Les plats sont en carton celloderme (ref : ALIPINE de 18/10) de couleur bleu acier laminé sous forme à cannelures de 3,5 millimètres. Ce choix d'un carton à cannelures était à la fois esthétique et fonctionnel, en effet les cannelures réduisent de façon significative les frottements sur les autres documents en contact.

Les cannelures sont dans le sens perpendiculaire au dos.

Les coins des deux plats sont arrondis ( rayon 6 millimètres).

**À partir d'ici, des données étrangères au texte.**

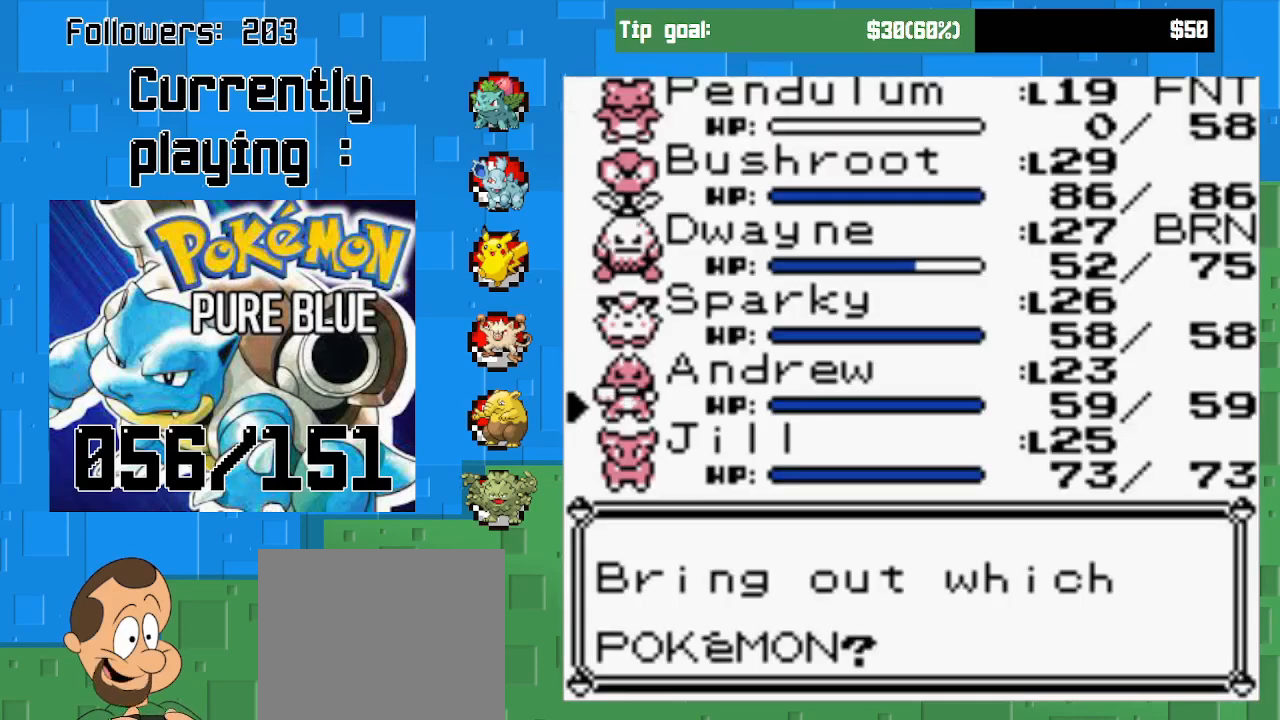
{"buttons": [], "left_stick": "center", "right_stick": "center", "events": [[33, "DPAD_UP", "down"], [133, "DPAD_UP", "up"], [367, "CIRCLE", "down"], [467, "CIRCLE", "up"]]}
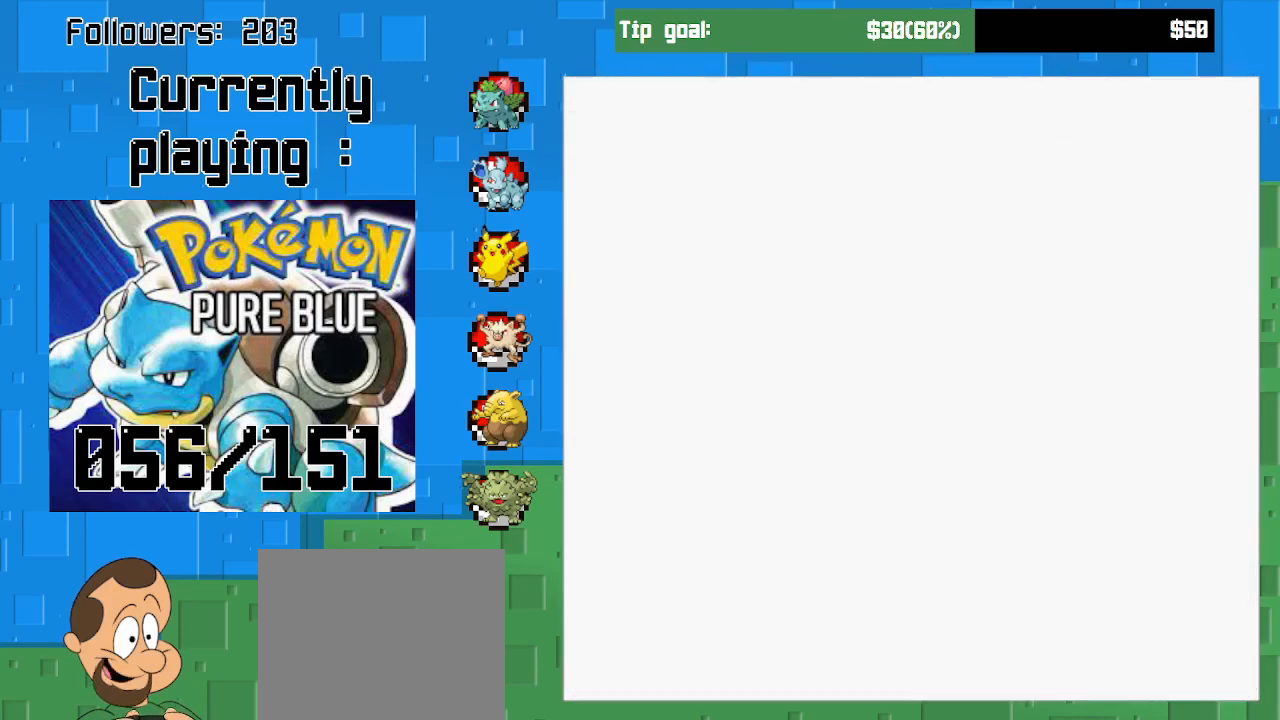
{"buttons": ["CIRCLE"], "left_stick": "center", "right_stick": "center", "events": [[133, "CIRCLE", "down"], [267, "CIRCLE", "up"], [500, "CIRCLE", "down"]]}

Trois foulages sont exécutés :

  • deux sur le plat supérieur (le logo de la Bibliothèque nationale de France de 55 millimètres de hauteur en bas à droite, une empreinte rectangulaire de 40 x 45 millimètres pour l'étiquette d'adressage en haut à gauche)
  • un sur le plat inférieur (une empreinte rectangulaire de 50 x 15 millimètres pour l'étiquette de codes à barres en bas à droite).

 

Dos du CFC 2003

Le matériau de couvrure est un nouveau produit mis au point avec la société Rexam USA, le Skivertex Ultra.

  • Grammage 247 g/m²
  • Epaisseur 330 microns
  • Aspect Haircell
  • Couleur Blue

Les exigences du cahier des charges étaient très élevées tant sur le plan mécanique que sur le plan physico-chimique. Aussi le choix s'est orienté sur un non tissé, cette technologie nous permettant d'obtenir de très fortes valeurs en résistance mécanique (rupture à l'allongement, nombre de plis, frottement ...), une stabilité dans le temps et un aspect nous ouvrant un choix de grains et de coloris important. A titre d'exemple la résistance au pliage est supérieure à 10 000.

Ce matériau entre dans la réalisation du dos et des systèmes de montage intérieurs.

Encollage sur les plats sur 15 millimètres de large. Pour cela, un foulage est réalisé sur le carton afin de supprimer les cannelures et pour intégrer le Skivertex Ultra sans créer de surépaisseur à la surface des plats.

Epaisseur du dos de 9 millimètres.

 

 

Analyses physico-chimiques des matériaux

L'aptitude à la conservation du Skivertex Ultra et du carton Alipine a été vérifiée au laboratoire du centre technique de Marne-la-Vallée grâce à une série de tests et d'analyses physico-chimiques.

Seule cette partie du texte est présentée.